Fatima Farheen Mirza erzählt "Worauf wir hoffen" die Geschichte einer schiitischen indischen Familie, die in den USA lebt. Laila folgte dem Wunsch ihrer Eltern und heiratete Rafik, der in Amerika lebte. Dort gründen die beiden eine Familie und ziehen ihre drei Kinder Hadia, Huda und Amar groß. Sie leben sehr religiös und vermitteln dies auch ihren Kindern. Die beiden Töchter sind sehr folgsam und passen sich den Regeln der Religion an. Nur der Sohn, der eigentlich der Stolz der Familie sein sollte, rebelliert und kann sich nicht mit dem Glauben der Eltern identifizieren. Oft kommt es zu Streitereien und schließlich läuft Amar von zu Hause weg. Die beiden Mädchen waren schon immer sehr ehrgeizig, besonders Hadia, die ein Medizinstudium anstrebt und alles tut um ihre Eltern stolz zu machen. 3 Jahre später schafft sie unvorstellbares: Sie heiratet den mann ihrer Wahl. Doch sie möchte diesen Tag nicht ohne ihren Bruder verbringen.
Die Geschichte ist in 4 Teile aufgeteilt. Dabei spielen einige Teile in der Gegenwart, andere in der Vergangenheit. Die Autorin schafft es sehr eindrücklich, die Gefühle der einzelnen Familienmitglieder zu vermitteln. Ihre Ängste und Sorgen, die erste Liebe, die nicht sein darf. Auch die Einschränkungen, die sie durch die Religion erfahren wird sehr deutlich, ebenso wie sie dazu stehen. Die Unsicherheiten im Umgang mit anderen und mit sich selbst, das Verhalten, die Zweifel, ob das Verhalten, das ihnen von klein auf vermittelt wurde, wirklich richtig ist. Auch die Kritik an der Religion und den Regeln durch Amar werden sehr deutlich. Er macht sich Gedanken, nimmt nicht einfach alles hin, es fällt ihm schwer, sich den Regeln zu unterwerfen. Die ungewollte Eifersucht, die zwischen den Kindern herrscht wird sehr deutlich. Sie versuchen ihre Eltern stolz zu machen, v.a. jedoch den Vater. Auch das Familienleben wird toll geschildert, die Eltern sind sehr unterschiedlich und doch vereint in der Liebe zu den Kindern.

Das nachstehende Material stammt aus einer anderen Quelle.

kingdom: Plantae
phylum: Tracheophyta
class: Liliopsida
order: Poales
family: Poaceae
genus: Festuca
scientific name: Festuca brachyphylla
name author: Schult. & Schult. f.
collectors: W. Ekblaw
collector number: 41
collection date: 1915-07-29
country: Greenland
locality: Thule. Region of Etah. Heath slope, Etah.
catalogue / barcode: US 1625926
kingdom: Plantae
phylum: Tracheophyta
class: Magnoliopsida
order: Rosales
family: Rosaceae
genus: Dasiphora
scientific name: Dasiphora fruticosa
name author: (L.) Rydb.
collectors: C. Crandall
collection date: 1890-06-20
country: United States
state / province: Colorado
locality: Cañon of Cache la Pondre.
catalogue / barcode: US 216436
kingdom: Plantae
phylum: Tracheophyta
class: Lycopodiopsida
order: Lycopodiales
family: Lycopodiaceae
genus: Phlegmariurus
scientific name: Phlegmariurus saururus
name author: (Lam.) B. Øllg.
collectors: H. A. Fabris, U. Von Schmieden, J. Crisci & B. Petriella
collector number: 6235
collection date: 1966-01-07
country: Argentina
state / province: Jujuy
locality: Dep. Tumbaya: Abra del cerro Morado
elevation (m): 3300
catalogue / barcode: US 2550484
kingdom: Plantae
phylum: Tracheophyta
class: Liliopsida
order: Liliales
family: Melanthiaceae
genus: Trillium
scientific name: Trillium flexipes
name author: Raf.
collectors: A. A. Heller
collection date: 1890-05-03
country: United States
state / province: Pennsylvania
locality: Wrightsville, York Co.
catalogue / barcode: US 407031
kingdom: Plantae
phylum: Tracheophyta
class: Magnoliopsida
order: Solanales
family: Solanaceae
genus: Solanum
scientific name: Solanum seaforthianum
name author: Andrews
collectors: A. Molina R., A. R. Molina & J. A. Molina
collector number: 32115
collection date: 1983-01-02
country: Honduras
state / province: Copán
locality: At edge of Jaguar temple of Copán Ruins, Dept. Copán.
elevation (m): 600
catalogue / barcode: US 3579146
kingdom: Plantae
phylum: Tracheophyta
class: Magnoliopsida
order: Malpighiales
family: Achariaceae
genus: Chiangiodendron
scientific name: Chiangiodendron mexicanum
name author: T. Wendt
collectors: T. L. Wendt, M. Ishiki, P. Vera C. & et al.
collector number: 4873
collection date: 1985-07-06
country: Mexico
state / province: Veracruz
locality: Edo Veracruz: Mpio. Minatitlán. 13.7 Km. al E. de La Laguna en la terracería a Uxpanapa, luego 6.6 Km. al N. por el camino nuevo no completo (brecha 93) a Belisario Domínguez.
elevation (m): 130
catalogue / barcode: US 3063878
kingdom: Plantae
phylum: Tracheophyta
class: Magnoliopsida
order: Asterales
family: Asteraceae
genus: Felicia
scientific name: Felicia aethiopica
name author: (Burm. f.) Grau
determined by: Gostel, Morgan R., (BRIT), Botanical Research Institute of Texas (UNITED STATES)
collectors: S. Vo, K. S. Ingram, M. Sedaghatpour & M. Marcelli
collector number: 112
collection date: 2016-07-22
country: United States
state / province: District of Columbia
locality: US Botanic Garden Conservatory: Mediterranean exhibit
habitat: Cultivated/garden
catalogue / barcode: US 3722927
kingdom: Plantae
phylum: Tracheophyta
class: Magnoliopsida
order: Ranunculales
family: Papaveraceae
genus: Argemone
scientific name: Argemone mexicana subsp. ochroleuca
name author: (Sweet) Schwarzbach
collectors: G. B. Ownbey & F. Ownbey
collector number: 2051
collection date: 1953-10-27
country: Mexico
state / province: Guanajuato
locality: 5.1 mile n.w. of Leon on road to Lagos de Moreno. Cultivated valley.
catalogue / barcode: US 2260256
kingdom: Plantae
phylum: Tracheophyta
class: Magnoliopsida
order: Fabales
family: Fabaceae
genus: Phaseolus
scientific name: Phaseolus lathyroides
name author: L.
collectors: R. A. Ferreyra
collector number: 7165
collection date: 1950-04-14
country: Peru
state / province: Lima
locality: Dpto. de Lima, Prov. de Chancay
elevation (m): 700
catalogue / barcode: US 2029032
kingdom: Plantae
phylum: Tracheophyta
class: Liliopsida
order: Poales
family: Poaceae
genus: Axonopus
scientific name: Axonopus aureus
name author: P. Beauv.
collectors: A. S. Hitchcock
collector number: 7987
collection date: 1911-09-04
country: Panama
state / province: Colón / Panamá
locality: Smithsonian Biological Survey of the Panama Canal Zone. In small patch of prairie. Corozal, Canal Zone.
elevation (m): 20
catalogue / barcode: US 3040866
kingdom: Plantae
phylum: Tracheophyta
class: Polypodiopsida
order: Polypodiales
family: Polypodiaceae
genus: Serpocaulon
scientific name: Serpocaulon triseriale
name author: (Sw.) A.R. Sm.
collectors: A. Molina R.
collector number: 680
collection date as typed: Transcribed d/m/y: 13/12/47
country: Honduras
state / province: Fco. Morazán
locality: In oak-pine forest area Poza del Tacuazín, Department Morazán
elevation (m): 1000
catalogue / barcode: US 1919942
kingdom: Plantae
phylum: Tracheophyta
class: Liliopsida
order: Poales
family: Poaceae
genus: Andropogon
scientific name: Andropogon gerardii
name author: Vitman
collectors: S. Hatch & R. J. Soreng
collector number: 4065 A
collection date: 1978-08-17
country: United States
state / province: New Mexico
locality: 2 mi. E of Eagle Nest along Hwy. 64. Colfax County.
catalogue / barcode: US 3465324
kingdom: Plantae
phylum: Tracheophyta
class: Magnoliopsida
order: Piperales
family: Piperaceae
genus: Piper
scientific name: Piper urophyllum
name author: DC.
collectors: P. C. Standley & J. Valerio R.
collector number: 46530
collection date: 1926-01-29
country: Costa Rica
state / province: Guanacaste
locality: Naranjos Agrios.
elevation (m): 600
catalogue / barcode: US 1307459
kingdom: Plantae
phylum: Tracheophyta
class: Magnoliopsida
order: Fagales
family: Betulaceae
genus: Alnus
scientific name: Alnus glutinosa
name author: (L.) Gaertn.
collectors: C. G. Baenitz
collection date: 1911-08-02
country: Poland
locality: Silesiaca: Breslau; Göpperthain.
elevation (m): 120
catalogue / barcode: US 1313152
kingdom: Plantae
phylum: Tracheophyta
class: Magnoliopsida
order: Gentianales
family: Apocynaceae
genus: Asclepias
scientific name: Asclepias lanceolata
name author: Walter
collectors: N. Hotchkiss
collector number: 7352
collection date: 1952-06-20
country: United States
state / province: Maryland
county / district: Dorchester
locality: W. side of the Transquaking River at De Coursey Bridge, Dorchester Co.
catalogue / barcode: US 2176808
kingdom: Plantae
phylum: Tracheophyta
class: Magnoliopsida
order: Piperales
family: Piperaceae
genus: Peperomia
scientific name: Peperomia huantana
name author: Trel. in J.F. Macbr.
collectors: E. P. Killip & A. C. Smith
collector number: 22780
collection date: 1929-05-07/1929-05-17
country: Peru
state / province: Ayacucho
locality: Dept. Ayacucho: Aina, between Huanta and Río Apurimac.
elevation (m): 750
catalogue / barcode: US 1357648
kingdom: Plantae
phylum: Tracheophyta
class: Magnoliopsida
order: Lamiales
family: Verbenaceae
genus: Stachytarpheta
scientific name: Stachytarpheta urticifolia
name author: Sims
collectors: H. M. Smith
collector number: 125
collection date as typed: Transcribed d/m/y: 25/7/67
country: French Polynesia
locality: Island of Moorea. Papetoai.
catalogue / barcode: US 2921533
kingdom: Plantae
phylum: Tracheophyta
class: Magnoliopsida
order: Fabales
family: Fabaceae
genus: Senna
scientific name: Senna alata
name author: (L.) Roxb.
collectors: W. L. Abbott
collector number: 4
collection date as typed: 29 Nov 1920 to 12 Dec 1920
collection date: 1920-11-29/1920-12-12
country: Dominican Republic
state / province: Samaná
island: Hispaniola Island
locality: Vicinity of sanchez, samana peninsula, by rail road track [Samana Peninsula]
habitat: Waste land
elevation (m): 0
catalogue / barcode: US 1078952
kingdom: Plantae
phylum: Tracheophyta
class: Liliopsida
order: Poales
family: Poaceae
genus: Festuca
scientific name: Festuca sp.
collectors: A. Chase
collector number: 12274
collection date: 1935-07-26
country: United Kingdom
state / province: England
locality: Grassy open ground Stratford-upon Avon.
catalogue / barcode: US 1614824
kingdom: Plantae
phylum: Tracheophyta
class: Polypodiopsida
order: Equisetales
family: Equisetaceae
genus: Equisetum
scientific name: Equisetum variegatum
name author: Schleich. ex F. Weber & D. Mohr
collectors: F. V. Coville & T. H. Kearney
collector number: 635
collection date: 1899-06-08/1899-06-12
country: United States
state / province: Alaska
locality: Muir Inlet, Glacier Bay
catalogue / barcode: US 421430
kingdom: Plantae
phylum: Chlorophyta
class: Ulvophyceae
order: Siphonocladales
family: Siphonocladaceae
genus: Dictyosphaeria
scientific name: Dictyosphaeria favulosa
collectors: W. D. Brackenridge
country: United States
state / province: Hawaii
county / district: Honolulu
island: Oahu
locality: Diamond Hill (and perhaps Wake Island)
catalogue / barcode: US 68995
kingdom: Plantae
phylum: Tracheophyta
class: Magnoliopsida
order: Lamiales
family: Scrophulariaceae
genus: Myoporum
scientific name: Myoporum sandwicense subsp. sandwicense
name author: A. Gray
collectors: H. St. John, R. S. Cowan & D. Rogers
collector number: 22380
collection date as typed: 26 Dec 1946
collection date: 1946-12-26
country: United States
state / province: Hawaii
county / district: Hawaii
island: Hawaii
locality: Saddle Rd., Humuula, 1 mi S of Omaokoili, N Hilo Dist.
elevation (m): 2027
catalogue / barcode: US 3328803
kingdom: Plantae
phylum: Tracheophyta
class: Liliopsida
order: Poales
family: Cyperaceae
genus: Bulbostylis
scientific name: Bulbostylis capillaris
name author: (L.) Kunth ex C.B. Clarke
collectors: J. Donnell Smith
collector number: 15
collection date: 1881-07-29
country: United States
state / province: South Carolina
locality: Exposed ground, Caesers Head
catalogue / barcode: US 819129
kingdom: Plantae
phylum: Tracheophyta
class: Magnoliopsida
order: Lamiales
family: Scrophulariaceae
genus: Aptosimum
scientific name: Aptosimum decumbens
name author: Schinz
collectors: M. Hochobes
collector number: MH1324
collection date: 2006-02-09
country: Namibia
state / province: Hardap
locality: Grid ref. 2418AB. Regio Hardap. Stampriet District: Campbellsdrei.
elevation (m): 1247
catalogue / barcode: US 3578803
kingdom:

Der Schreibstil ist richtig gut, das Thema der Religion wird sehr eindrücklich vermittelt. Was mich jedoch beim Lesen enorm gestört hat sind die Sprunghaftigkeit der beiden mittleren Teile. Wir erfahren, wie sich Laila und Rafik kennen lernten, wie das Leben in Amerika die letzten Jahre war, wie die Kindheit von Hadia, Huda und Amar verlief. Das alles wird aus wechselnden Perspektiven und ohne zeitlichen Zusmmanhang erzählt. Man springt hin und her, mitunter werden auch Themen plötzlich mehrere Kapitel später wieder aufgegriffen, dann jedoch aus einer anderen Perspektive. Das alles war sehr irritierend und es fiel mir manchmal sehr schwer, der Geshcihcte zu folgen, da man erst eine Weile brauchte, bis man das Erzählt in den Gesamtkontext einordnen konnte. Eine chronologischere Reihenfolge wäre hier sicherlich besser gewesen. Am Ende fügt sich zwar alles zusammen, dennoch war v.a. Teil 2 oft sehr anstrengend zu lesen.
Das Ende ist sehr offen gehalten. Zum ersten Mal erfährt man auch etwas über die Gedanken und Gefühle von Rafik, wie sein Leben sein Handeln beeinflusste. Das hat mir sehr gut gefallen, es rundet das Buch irgendwie ab, da er vorher immer auch irgendwie im Zentrum stand, ohne je zu Wort zu kommen. Das offene Ende hat mich überraschenderweise nicht gestört, so bleibt auch Raum für die eigene Fantasie.
"Worauf wir hoffen" ist ein Buch, dass zum Nachdenken anregt. Ein Buch über die eigenen Zweifel, über Religionszugehörigkeit, über Familie und Freundschaft. Als Außenstehender, der nichts mit dem Islam zu tun hat, wird das Leben dort sehr gut geschildert und mir hat es die Religion auch etwas näher gebracht. Man erfährt das Positive aber sieht auch das negative, dass nicht jeder sich daran anpassen kann. Die menschlichen Abgründe und Zwänge werden verdeutlicht und immer wieder habe ich mich gefragt, wie ich in bestimmten Situationen handeln würde. Lediglich der sprunghafte Aufbau hat mich gestört, ansonsten ist das Buch sehr empfehlenswert.